---- ИСХОДНЫЙ ФРАГМЕНТ

Учитывая, что в эти годы римляне не сумели удержать под своим военным контролем даже Армению, а главной задачей войск в Сирии была защита границы по Евфрату, не говоря уже о мятежной Иудее, где до прибытия Веспасиана римляне терпели чувствительные неудачи, воспринимать всерьез подготовку Нероном похода к берегам Каспия и перевалам Кавказа не приходится. Это было очередное театральное действо, только сочиненное и срежиссированное самим Нероном. Он упоенно изображал Александра Великого во главе его бессмертной фаланги, как на сцене играл роли Эдипа, Ореста, Геркулеса. Игра, очевидно, не была слишком продолжительной, и, вдоволь налюбовавшись своими шестифутовыми новобранцами, он ею пресытился. На Восток фаланга двинулась, но ушла недалеко.

--------
---- ФРАГМЕНТЫ ДАННЫХ

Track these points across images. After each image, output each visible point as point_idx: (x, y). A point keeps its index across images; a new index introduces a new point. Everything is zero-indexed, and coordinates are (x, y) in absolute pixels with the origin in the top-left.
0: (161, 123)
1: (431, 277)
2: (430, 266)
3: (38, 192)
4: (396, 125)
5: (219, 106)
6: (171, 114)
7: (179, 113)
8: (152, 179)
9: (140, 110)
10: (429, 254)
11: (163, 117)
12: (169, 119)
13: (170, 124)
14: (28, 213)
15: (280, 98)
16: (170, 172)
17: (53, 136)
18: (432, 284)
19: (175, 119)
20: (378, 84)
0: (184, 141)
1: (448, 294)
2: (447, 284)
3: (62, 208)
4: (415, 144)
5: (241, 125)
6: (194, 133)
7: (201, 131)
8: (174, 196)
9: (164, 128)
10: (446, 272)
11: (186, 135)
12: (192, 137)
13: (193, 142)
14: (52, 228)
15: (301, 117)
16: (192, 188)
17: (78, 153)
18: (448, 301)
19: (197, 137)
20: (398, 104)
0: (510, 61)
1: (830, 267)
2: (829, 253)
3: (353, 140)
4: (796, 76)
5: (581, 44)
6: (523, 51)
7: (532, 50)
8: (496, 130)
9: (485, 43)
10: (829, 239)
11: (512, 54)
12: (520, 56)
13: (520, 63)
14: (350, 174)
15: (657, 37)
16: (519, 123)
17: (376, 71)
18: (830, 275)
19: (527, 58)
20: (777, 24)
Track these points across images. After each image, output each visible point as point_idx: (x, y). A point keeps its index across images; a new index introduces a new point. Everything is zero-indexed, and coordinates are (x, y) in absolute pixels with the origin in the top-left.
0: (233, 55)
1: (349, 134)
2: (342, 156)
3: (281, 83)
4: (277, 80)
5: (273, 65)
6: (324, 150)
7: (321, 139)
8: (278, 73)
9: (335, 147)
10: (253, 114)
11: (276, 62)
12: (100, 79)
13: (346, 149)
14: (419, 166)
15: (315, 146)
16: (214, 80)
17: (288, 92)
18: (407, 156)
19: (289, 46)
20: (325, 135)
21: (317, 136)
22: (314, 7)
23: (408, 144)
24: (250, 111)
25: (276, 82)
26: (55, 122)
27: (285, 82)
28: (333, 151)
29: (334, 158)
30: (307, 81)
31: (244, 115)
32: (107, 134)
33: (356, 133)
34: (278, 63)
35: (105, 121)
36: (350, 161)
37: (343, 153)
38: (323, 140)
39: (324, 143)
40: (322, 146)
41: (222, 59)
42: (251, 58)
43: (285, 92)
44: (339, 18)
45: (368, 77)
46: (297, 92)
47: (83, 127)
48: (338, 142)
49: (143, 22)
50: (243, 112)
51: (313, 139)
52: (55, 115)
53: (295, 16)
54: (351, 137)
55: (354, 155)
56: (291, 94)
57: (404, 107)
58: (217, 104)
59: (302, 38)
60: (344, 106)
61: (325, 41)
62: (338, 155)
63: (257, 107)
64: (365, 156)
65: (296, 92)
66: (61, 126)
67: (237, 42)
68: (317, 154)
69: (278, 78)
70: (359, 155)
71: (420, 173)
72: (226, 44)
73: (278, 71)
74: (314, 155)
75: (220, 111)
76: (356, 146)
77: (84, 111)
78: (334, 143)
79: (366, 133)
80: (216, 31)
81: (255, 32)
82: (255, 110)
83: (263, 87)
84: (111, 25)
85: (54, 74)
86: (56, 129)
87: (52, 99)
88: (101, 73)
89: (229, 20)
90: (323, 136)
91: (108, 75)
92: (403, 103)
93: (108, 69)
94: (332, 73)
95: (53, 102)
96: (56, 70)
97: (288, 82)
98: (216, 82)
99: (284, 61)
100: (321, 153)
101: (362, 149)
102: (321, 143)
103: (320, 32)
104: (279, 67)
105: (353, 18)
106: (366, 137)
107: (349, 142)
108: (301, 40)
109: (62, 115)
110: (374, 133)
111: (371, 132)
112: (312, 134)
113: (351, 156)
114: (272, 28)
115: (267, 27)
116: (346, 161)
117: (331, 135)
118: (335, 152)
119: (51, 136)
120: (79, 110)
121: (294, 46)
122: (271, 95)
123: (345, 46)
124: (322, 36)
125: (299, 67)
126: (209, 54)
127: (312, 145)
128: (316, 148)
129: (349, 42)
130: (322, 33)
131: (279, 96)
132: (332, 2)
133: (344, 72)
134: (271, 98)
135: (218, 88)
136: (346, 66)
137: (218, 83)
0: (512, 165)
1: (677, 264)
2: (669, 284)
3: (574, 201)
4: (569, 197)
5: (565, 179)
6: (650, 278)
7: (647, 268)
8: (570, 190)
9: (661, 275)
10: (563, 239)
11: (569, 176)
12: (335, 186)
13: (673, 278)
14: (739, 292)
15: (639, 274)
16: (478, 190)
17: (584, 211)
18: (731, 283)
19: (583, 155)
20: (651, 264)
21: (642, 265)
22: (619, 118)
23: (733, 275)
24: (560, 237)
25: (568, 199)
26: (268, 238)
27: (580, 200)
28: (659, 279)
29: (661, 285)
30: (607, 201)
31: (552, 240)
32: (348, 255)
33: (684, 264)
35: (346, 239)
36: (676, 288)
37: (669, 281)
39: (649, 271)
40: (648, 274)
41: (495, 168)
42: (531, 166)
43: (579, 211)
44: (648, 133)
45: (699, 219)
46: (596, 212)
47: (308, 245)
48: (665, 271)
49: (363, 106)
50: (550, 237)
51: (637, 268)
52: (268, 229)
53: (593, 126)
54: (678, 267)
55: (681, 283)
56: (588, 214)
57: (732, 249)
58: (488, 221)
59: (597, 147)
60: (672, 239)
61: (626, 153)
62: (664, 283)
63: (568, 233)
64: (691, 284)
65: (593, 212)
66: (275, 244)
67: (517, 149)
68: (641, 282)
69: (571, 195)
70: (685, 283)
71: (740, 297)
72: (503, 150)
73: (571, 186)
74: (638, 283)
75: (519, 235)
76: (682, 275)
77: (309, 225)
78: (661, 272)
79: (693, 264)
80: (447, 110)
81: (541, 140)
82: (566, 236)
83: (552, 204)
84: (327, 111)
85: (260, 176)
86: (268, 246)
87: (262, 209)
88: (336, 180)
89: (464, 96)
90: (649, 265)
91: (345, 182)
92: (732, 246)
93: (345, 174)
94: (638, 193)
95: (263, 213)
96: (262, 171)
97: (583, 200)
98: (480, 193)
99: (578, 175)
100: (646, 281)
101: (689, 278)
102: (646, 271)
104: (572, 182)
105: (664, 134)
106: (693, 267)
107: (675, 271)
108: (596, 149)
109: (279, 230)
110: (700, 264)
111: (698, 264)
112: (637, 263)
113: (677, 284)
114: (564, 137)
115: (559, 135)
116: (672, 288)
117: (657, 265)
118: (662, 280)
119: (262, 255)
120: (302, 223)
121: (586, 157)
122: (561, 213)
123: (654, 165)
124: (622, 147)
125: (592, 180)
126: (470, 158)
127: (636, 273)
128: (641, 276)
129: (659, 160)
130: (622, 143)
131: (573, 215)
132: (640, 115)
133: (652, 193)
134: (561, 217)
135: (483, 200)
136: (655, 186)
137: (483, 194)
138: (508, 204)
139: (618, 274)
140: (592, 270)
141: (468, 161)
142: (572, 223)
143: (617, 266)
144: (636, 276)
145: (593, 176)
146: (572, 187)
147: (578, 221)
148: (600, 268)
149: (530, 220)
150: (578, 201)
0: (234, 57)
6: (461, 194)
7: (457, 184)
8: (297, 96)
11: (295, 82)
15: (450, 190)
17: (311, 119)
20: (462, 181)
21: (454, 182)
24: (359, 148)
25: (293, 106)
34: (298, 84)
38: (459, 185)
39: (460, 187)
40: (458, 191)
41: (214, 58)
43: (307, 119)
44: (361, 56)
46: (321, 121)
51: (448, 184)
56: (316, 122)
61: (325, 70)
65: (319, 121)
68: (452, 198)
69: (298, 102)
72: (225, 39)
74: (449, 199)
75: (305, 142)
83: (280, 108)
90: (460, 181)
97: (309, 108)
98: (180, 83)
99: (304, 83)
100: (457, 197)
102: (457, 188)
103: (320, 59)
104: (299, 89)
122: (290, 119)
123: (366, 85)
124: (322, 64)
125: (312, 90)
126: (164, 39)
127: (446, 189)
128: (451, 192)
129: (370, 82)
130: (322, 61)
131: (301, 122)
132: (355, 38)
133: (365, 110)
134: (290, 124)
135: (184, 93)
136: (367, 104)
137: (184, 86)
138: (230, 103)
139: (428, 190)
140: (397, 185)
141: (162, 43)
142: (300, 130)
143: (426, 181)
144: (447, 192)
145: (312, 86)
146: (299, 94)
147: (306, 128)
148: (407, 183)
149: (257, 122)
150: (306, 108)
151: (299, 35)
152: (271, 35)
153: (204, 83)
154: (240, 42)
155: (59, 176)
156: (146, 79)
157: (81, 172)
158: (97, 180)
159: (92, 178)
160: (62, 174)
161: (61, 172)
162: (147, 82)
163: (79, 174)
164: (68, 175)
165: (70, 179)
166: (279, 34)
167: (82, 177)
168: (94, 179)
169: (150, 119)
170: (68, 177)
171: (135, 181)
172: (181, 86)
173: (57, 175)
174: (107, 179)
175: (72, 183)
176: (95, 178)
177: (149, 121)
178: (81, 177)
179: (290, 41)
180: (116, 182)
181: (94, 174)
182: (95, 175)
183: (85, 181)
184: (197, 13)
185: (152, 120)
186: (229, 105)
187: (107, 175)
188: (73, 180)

--------

УКАЗАНИЯ: Выпишите без изменений часть текста о восточном походе Нерона: начните с места, где стоят слова «Учитывая, что в», и остановитесь после слов «но ушла недалеко.».

ОТВЕТ НИЖЕ:
Учитывая, что в эти годы римляне не сумели удержать под своим военным контролем даже Армению, а главной задачей войск в Сирии была защита границы по Евфрату, не говоря уже о мятежной Иудее, где до прибытия Веспасиана римляне терпели чувствительные неудачи, воспринимать всерьез подготовку Нероном похода к берегам Каспия и перевалам Кавказа не приходится. Это было очередное театральное действо, только сочиненное и срежиссированное самим Нероном. Он упоенно изображал Александра Великого во главе его бессмертной фаланги, как на сцене играл роли Эдипа, Ореста, Геркулеса. Игра, очевидно, не была слишком продолжительной, и, вдоволь налюбовавшись своими шестифутовыми новобранцами, он ею пресытился. На Восток фаланга двинулась, но ушла недалеко.